> **TASK**:
Gather every line in the data below that contains the word "True". Case counts, so only lines with that exact capitalization qualify.

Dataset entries
.....

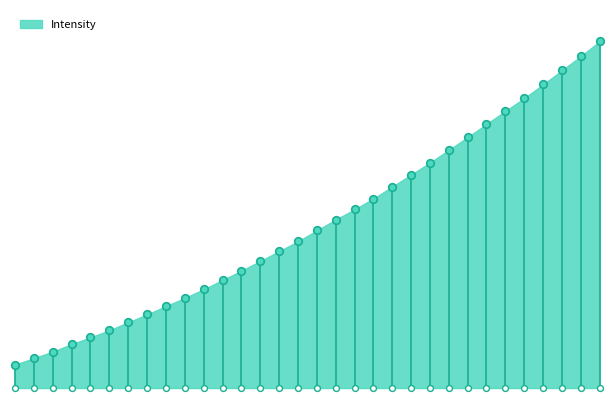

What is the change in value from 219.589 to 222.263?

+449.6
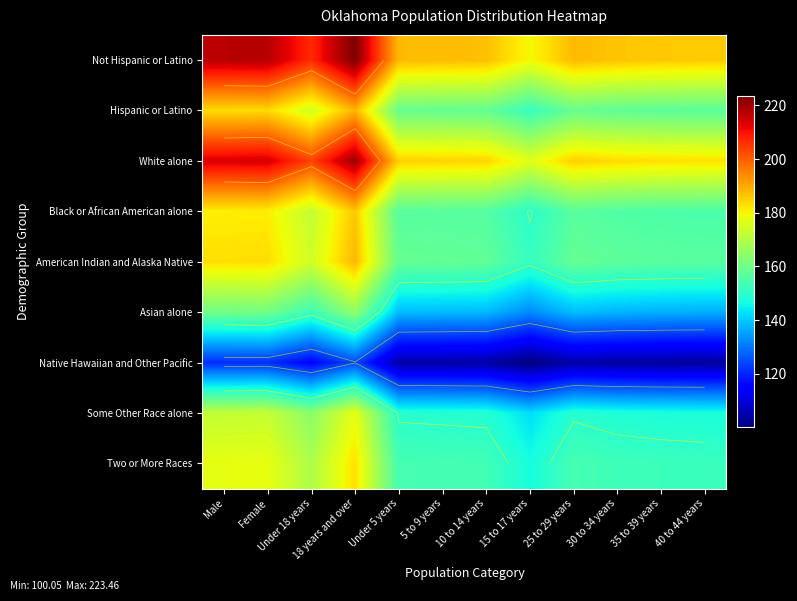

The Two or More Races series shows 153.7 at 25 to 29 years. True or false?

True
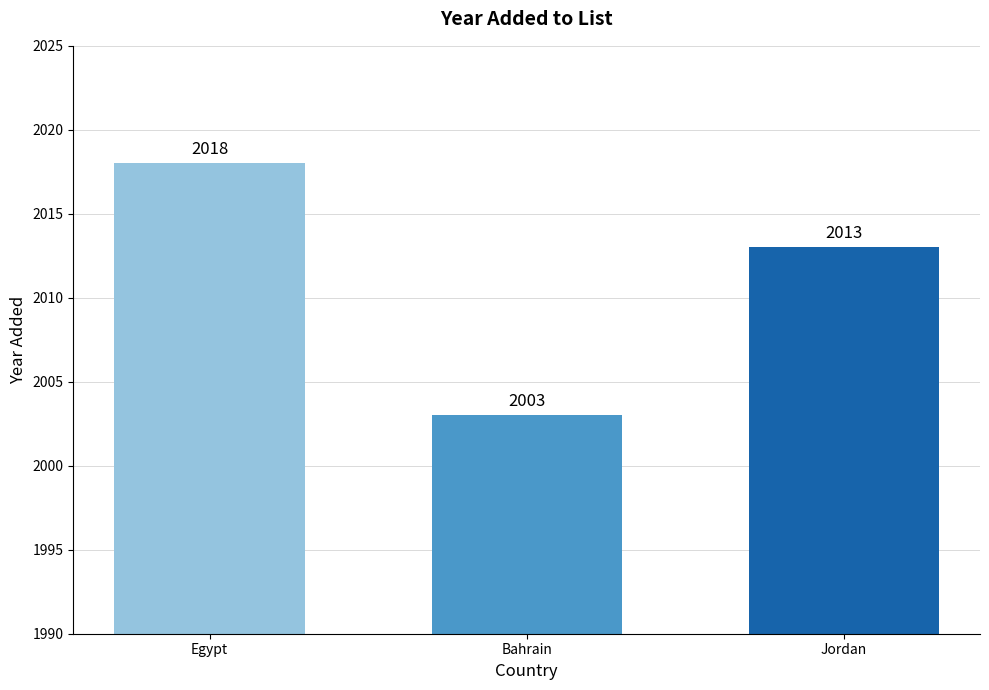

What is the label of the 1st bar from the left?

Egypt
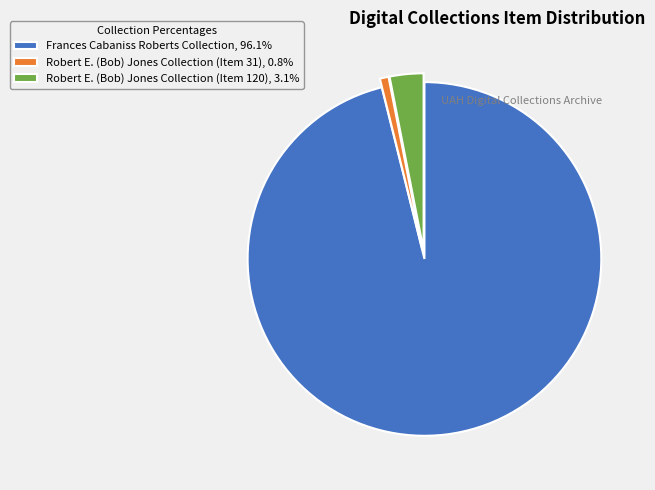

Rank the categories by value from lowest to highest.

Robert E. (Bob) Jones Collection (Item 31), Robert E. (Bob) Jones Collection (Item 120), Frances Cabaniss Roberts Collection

.....

> **SOLUTION TO THE PROBLEM**:
The Two or More Races series shows 153.7 at 25 to 29 years. True or false?
True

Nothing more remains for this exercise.